▶ **Problem description**: Reproduce every text line of the listing below verbatim, omitting the pictures.

▶ **Material provided**:
----------------
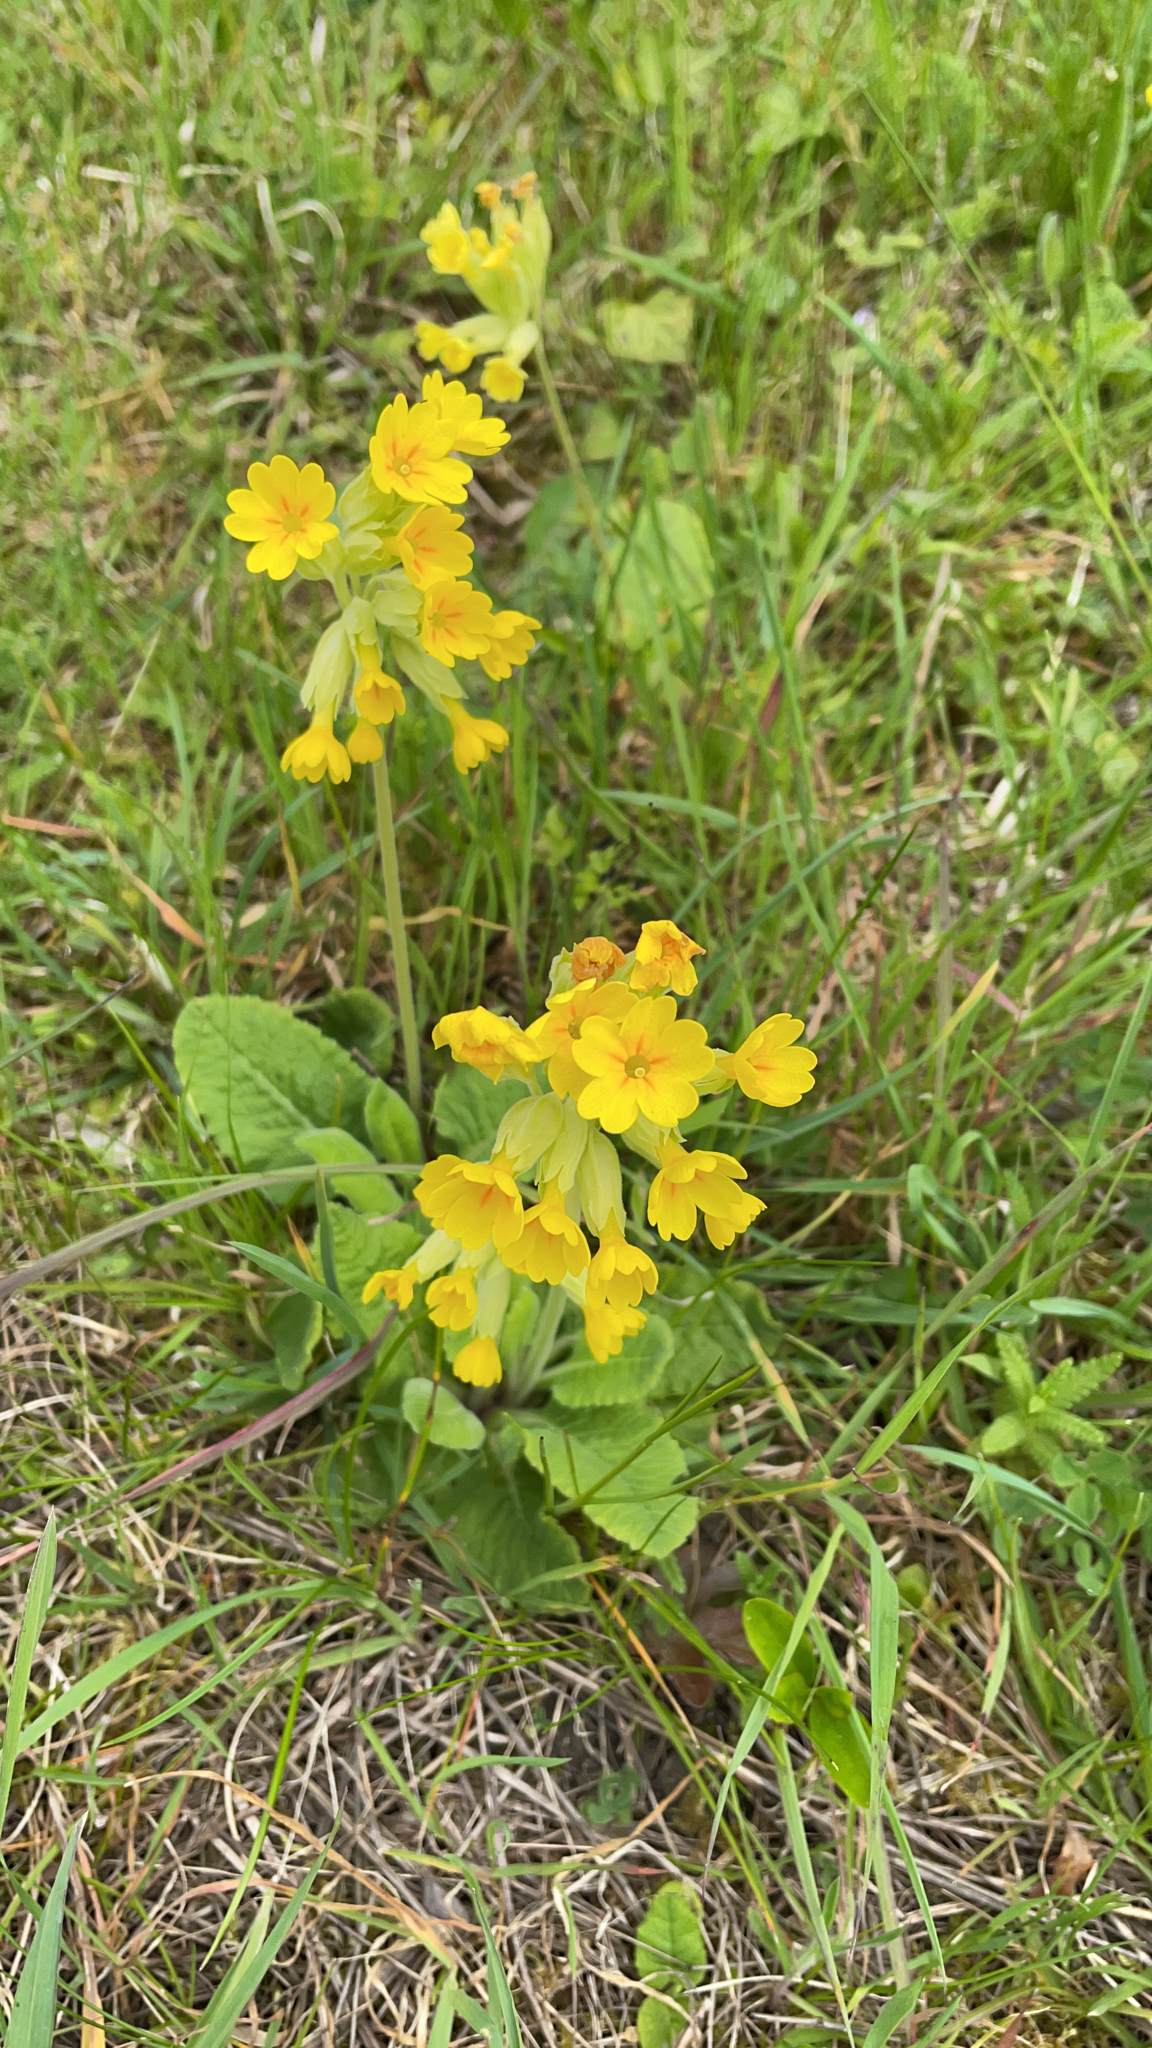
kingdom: Plantae
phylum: Tracheophyta
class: Magnoliopsida
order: Ericales
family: Primulaceae
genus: Primula
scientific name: Primula veris
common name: Cowslip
----------------
▶ **Task solution**:
kingdom: Plantae
phylum: Tracheophyta
class: Magnoliopsida
order: Ericales
family: Primulaceae
genus: Primula
scientific name: Primula veris
common name: Cowslip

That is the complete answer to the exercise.